I might well close this dissent with the above indirect quotations from the excellent opinion of the trial court, but the ap-pellee’s brief is said to be dedicated to the proposition that the novel question was correctly decided below and is in accord with the “forward thinking of jurists throughout the country.” Therefore, for the benefit of the Texas jurisprudence, I will use some of the material of counsel, who contends that the trend of American decisions is the repudiation of the doctrine of imputed negligence, and that no authority in the country has" ever imputed negligence twice, that is, from one negligent party to one not negligent, and then again from the one not negligent to a third innocent party, which is what the appellants seek to have done and what the trial court re-fuséd to do. In Bricker v. Green, 313 Mich. 218, 21 N.W.2d 105, 109, 163 A.L.R. 697, the Supreme Court of Michigan quoted with approval the following: “In the typical case, there is presented, on the one hand, the plaintiff-passenger, wholly free of any negligence or wrongdoing. On the other *1005hand, there is the tort-feasor whose negligence has brought harm to such passenger or contributed to such harm. The injured party brings suit. The .court must choose between them, the one innocent, the other guilty! Which is to be preferred ? Must we continue for all time to drag in this exploded and obsolete legal monstrosity with the sole result of throwing the loss on the innocent party? The 'imputed negligence’ doctrine prefers the wrong-doer. He is the favored one and he is allowed to go free of responsibility for his wrongdoing. The loss is thrown upon the innocent passenger. As has been pointed out, abolition of the pernicious doctrine would affect only the wrong-doer and that only to the extent of preventing his escape from liability for his own negligence to one free from fault. At rock-bottom, the imputed negligence doctrine is a denial of justice as between parties litigant.”

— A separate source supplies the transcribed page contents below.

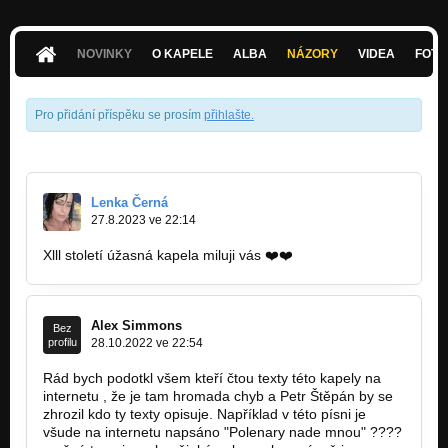
NOVINKY
O KAPELE
ALBA
NÁZORY
VIDEA
FOTK
Pro přidání příspěku se prosím
přihlašte
.
Lenka Černá
27.8.2023 ve 22:14
Xlll století úžasná kapela miluji vás ❤️❤️
Alex Simmons
Bez
profilu
28.10.2022 ve 22:54
Rád bych podotkl všem kteří čtou texty této kapely na
internetu , že je tam hromada chyb a Petr Štěpán by se
zhrozil kdo ty texty opisuje. Například v této písni je
všude na internetu napsáno "Polenary nade mnou" ????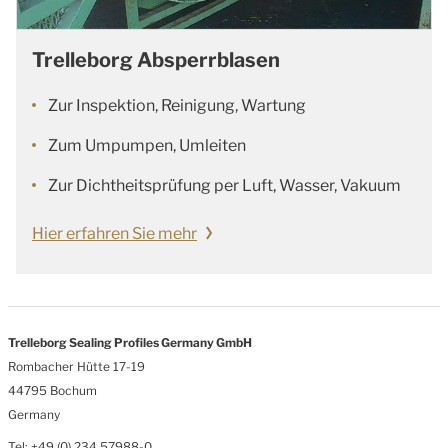
Trelleborg Absperrblasen
Zur Inspektion, Reinigung, Wartung
Zum Umpumpen, Umleiten
Zur Dichtheitsprüfung per Luft, Wasser, Vakuum
Hier erfahren Sie mehr
Trelleborg Sealing Profiles Germany GmbH
Rombacher Hütte 17-19
44795 Bochum
Germany
Tel: +49 (0) 234 57988-0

In order to bar recovery by the wife in this case, the negligence of the driver of the car must be imputed twice, which is analogous to basing one inference upon another. The fact relied on to support an inference must be proven or admitted. Community Natural Gas Company v. Henley, Tex.Com.App., 24 S.W.2d 10; International Travelers’ Association v. Bettis, 120 Tex. 67, 35 S.W.2d 1040; Green v. Texas & P. Ry. Co., 125 Tex. 168, 81 S.W.2d 669; Texas Pacific Coal & Oil Company v. Wells, Tex.Civ.App., 151 S.W.2d 927; Same case affirmed by the Supreme Court of Texas, 140 Tex. 2, 164 S.W.2d 660; Latimer v. Walgreen Drug Company of Texas, Tex.Civ.App., 233 S.W.2d 209, 213.

In the instant case, the wife was not a joint adventurer, since she had no control over the operation of the automobile. Galveston H. & S. A. R. Co. v. Kutac, 72 Tex. 643, 11 S.W. 127, and Id., 76 Tex. 473, 13 S.W. 327; Herrell v. St. Louis, etc., R.R. Co. 324 Mo. 38, 23 S.W.2d 102, 69 A.L.R. 470; 45 C.J. 1123, Sec. 705; 65 C.J.S., Negligence, § 198; Applebee v. Ross, Mo. Sup., 48 S.W.2d 900, 82 A.L.R. 288; Collier v. Rives, Tex.Civ.App., 103 S.W.2d 830.

See résumé of an excellent article by Leon Green, of Austin, Professor of Law, University of Texas, in the October, 1950, number of the Texas Bar Journal, from which I quote, as food for thought, the following: “The right of security of his person which a spouse brings to the marriage is his own. It is his from birth given him by a higher law than either the Constitution or court decision. It is personal to him and so is the claim for the vindication of its injury.” The article is in 26 Texas Law Review, p. 461.

In applying the Texas law, I think the federal court should not extend the doctrine of imputable negligence further than the courts of that state have ever done; and, therefore, I dissent.






Concurrence Opinion

RUSSELL, Circuit Judge

(specially concurring) .

While I personally prefer the rule announced in the dissent, I believe the law of Texas, by which I must be controlled, to be otherwise, as is shown by the opinion herein. I therefore concur in the judgment of reversal.